Metabolic Insights into Caffeine's Anti-Adipogenic Effects: An Exploration through Intestinal Microbiota Modulation in Obesity

Abstract

Obesity, a chronic condition marked by the excessive accumulation of adipose tissue, not only affects individual well-being but also significantly inflates healthcare costs. The physiological excess of fat manifests as triglyceride (TG) deposition within adipose tissue, with white adipose tissue (WAT) expansion via adipocyte hyperplasia being a key adipogenesis mechanism. As efforts intensify to address this global health crisis, understanding the complex interplay of contributing factors becomes critical for effective public health interventions and improved patient outcomes. In this context, gut microbiota-derived metabolites play an important role in orchestrating obesity modulation. Microbial lipopolysaccharides (LPS), secondary bile acids (BA), short-chain fatty acids (SCFAs), and trimethylamine (TMA) are the main intestinal metabolites in dyslipidemic states. Emerging evidence highlights the microbiota's substantial role in influencing host metabolism and subsequent health outcomes, presenting new avenues for therapeutic strategies, including polyphenol-based manipulations of these microbial populations. Among various agents, caffeine emerges as a potent modulator of metabolic pathways, exhibiting anti-inflammatory, antioxidant, and obesity-mitigating properties. Notably, caffeine's anti-adipogenic potential, attributed to the downregulation of key adipogenesis regulators, has been established. Recent findings further indicate that caffeine's influence on obesity may be mediated through alterations in the gut microbiota and its metabolic byproducts. Therefore, the present review summarizes the anti-adipogenic effect of caffeine in modulating obesity through the intestinal microbiota and its metabolites.

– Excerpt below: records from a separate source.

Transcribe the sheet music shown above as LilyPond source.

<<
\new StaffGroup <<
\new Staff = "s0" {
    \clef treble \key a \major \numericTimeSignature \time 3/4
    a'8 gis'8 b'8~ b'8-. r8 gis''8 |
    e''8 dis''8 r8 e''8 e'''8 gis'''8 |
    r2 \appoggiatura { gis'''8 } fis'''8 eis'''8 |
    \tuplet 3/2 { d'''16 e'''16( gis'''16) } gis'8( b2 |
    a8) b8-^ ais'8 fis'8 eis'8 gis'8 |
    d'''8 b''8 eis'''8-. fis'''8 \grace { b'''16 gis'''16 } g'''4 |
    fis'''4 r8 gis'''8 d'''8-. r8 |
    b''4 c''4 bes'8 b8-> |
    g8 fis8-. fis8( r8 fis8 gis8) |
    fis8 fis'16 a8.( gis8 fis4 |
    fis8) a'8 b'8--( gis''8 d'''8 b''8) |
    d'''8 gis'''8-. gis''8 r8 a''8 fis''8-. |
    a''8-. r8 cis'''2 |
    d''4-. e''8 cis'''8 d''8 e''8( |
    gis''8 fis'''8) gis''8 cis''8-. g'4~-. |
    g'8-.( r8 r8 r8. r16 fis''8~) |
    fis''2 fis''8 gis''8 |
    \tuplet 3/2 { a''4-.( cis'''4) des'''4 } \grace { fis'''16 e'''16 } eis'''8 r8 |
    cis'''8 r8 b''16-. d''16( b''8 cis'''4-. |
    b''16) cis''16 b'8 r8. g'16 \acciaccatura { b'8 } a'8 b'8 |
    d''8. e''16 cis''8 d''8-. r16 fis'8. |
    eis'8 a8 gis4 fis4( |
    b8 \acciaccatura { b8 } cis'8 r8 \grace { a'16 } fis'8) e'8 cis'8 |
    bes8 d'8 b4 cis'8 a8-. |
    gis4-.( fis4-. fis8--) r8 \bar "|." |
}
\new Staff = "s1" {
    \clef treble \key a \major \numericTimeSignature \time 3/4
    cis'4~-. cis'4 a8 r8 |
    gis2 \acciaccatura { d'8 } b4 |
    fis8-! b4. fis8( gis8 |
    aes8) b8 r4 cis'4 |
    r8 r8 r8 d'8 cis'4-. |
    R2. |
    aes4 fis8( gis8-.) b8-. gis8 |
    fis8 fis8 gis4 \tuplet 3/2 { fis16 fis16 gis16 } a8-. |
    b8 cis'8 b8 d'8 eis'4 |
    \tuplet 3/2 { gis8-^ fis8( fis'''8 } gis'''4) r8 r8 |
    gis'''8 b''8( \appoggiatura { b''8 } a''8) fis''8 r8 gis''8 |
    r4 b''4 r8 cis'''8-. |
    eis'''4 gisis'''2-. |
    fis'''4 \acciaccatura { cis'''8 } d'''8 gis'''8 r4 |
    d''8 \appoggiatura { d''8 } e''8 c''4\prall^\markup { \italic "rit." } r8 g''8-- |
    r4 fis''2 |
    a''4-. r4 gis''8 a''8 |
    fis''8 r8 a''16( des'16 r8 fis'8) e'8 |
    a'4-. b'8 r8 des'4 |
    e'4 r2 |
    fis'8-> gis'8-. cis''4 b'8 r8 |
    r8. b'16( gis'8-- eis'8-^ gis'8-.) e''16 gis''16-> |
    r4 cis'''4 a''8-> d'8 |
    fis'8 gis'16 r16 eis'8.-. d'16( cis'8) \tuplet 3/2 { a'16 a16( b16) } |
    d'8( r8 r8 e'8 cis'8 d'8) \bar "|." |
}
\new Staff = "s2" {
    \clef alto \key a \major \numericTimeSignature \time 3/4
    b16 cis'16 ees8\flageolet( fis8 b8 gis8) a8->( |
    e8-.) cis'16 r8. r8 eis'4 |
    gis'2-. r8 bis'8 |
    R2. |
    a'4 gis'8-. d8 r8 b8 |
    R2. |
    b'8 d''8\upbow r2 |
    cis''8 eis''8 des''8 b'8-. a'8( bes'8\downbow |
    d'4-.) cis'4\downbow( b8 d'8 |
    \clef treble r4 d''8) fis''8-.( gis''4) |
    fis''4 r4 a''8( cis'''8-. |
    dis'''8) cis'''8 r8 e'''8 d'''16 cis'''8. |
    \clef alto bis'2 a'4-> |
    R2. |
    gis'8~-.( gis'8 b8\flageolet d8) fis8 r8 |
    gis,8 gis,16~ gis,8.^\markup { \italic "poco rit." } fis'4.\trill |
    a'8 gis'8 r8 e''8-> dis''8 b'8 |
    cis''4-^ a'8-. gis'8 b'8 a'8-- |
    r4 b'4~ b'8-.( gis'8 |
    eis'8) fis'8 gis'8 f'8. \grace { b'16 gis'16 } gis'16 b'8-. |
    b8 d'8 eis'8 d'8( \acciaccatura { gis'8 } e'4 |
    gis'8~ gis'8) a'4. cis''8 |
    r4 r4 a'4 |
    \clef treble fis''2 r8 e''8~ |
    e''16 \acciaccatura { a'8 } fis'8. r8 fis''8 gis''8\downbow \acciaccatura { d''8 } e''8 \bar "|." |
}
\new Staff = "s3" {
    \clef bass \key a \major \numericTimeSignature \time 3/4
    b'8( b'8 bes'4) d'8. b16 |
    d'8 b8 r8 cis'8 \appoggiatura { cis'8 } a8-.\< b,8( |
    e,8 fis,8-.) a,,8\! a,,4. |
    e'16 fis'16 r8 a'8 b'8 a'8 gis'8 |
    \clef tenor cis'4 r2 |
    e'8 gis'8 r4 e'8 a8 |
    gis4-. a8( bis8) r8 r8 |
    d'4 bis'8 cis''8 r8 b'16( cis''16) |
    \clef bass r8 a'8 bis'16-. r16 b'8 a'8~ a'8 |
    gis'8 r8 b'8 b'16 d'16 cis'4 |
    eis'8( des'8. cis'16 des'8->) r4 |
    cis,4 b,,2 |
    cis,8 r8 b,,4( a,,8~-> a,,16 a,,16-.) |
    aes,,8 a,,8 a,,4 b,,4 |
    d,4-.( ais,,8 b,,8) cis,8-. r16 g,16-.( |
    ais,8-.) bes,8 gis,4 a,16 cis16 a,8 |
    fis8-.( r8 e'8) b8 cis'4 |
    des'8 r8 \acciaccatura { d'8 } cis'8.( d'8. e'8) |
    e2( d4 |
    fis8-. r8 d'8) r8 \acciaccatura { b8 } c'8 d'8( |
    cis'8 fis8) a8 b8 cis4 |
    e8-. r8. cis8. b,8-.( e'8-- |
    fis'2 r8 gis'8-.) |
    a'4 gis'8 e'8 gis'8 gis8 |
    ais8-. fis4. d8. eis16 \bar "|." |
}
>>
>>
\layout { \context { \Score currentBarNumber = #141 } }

Keywords: anti-adipogenic effects; caffeine; gut microbiota; intestinal metabolites; metabolic insights; obesity.

Figure 1

Influence of the intestinal microbiota and its metabolites on organs and tissues, especially in the context of dyslipidemia. The microbiota produces bioactive components through the metabolization of dietary elements, the process of which is influenced by environmental signals and the type of diet. Gut microbiota signaling metabolites enable communication with host organs and tissues. Metabolites produced by GMOs are linked to changes in the LPL function, NAFLD, inhibition of RCT, and adipocyte dysfunction or inflammation. Adapted from [19].

Figure 2

Caffeine exerts its mechanism of action during lipolysis in adipocytes, leading to the promotion of beta-oxidation and thermogenesis. Caffeine achieves a reduction in the size of adipocyte lipid droplets and adipocyte size through various mechanisms, such as an increase in catecholamine secretion and subsequent activation of hormone-sensitive lipase (HSL), blockade of adrenergic receptors, and elevation of cAMP levels. Additionally, caffeine promotes beta-oxidation by suppressing fatty acid synthase (FAS) and upregulating peroxisome proliferator-activated receptor alpha (PPARα). It also stimulates brown adipose tissue (BAT) by increasing peroxisome proliferator-activated receptor gamma coactivator 1-alpha (PGC1α), thereby promoting thermogenesis. Adapted from [157]. ↑ Increase.